Figure 11: Select back test conditions that emulate real market conditions
The performance metrics of our enhanced application speak for themselves. The total net profit increased by more than twofold, and trading accuracy rose to 72%, approaching the 80% range. Key performance ratios — including expected payoff, Sharpe ratio, and recovery factor — all improved over the baseline model.
Figure 12: Detailed statistics on the performance of our trading application over the 2 year test period
The equity curve of this revised system exhibits a smoother, more consistent upward trend across the same backtest period. Because this backtest window was not part of the training data, we can be confident that the improvements are genuine and not the result of information leakage.
Figure 13: The equity curve produced by our trading application has a strong upward which is what we desire to observe
Finally, one particularly impressive outcome was the feedback controller’s predictive precision. At the end of the backtest, it forecasted a final balance of $270.28, while the actual result was within 10 cents of that estimate. As we’ve discussed in previous articles, this minor discrepancy is likely due to the inherent difference between the mathematical manifold of model predictions and that of real-world outcomes — meaning perfect alignment is theoretically impossible. Nevertheless, the proximity of this result confirms that our feedback control framework delivers meaningful forecasts.

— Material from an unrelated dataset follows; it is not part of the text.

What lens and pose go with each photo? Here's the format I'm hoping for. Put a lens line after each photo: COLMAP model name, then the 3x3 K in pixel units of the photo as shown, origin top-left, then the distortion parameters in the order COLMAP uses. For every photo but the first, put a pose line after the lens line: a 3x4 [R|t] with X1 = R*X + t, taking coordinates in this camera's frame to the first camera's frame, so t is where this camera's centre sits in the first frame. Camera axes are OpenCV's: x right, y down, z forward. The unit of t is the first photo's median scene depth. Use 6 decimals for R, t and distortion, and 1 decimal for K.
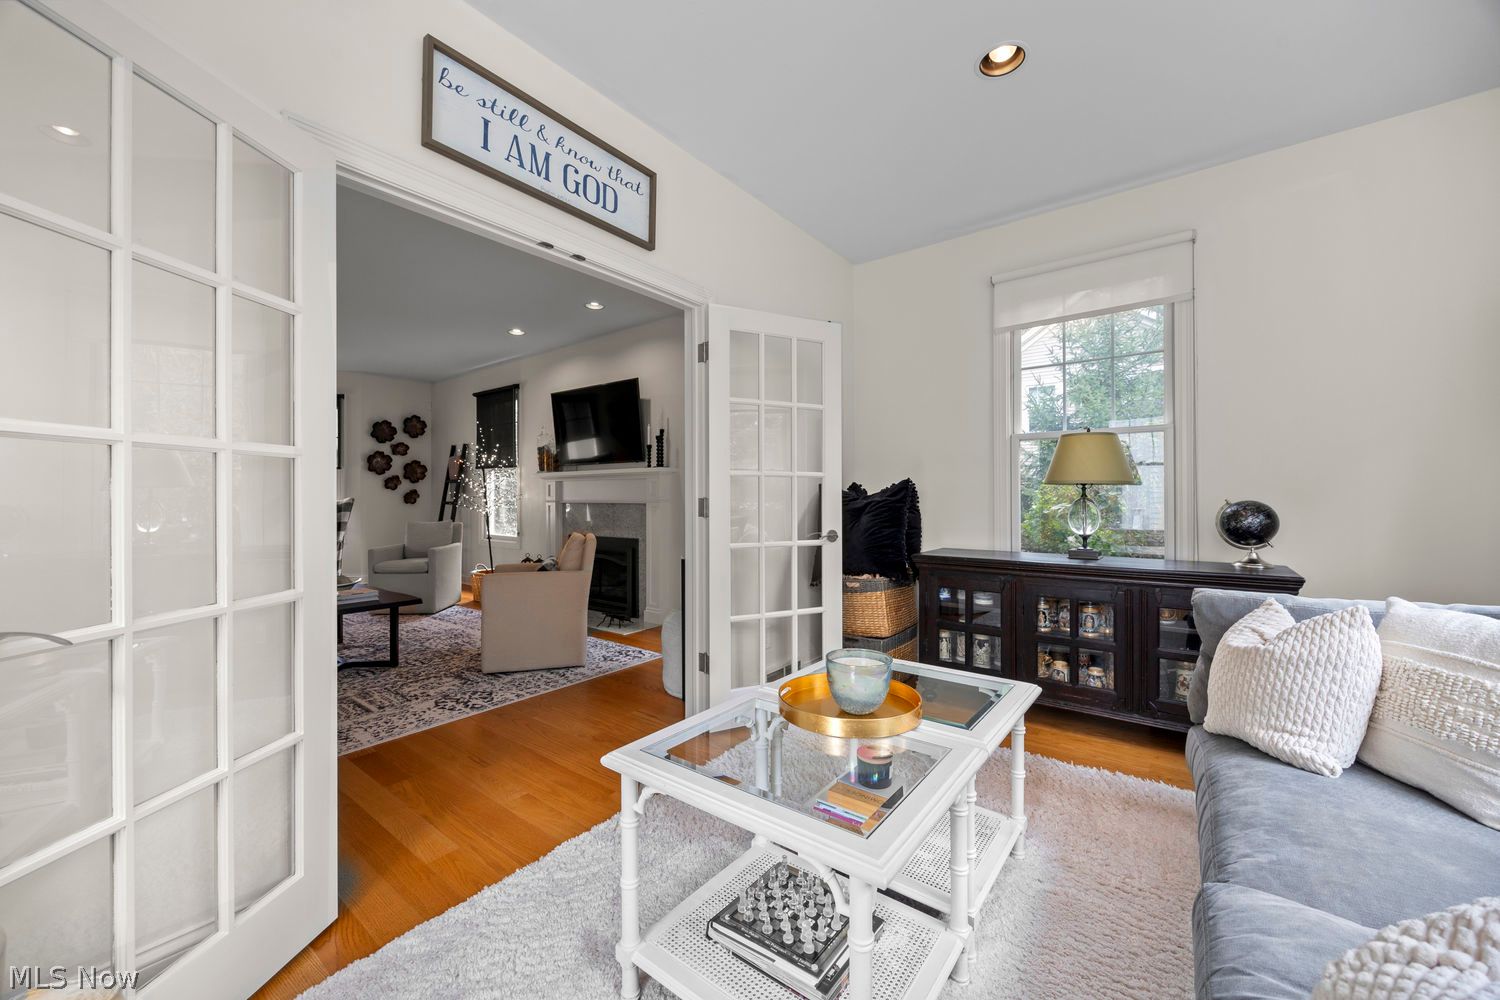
lens RADIAL K [[584.8, 0, 742.4], [0, 584.8, 495.2], [0, 0, 1]] dist [0.001738, -0.000354]
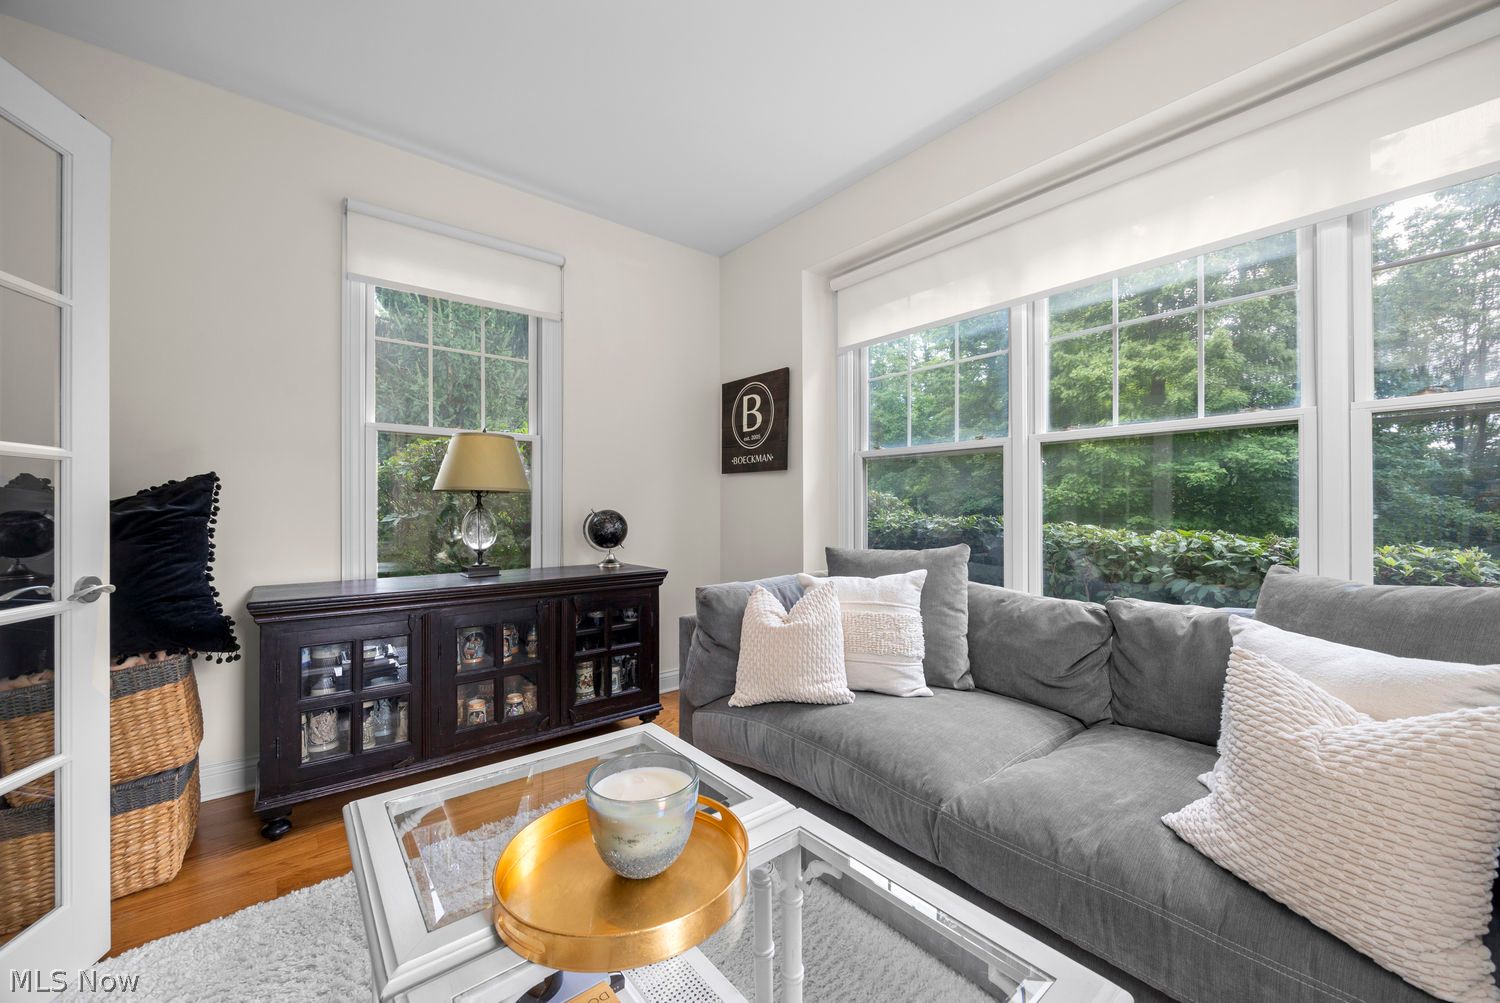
lens RADIAL K [[584.8, 0, 749.9], [0, 584.8, 509.2], [0, 0, 1]] dist [0.001738, -0.000354]
pose [[0.210536, -0.001741, 0.977584, -0.212050], [-0.002511, 0.999994, 0.002322, 0.004089], [-0.977583, -0.002943, 0.210531, 0.455448]]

Figure 14: The feedback controller also appears to have reasonable expectations of how the strategy affects the balance of the account
After reading this article, the reader learns a new framework for building self adapting trading applications, that control their behaviour depending on the outcomes of their actions. Linear feedback control algorithms allow us to effeciently identify unwanted behaviour even in a complex non-linear system. Their utility for algorithmic trading cannot be exhausted. These algorithms appear well suited to enhance our classical models of the market. Additionally, this article has taught the reader how to build an ensemble of intelligent systems that coorperate to build trading applications that seek to learn good behaviour in the market. It appears that time series forecasting on its own, is only a component of a bigger solution.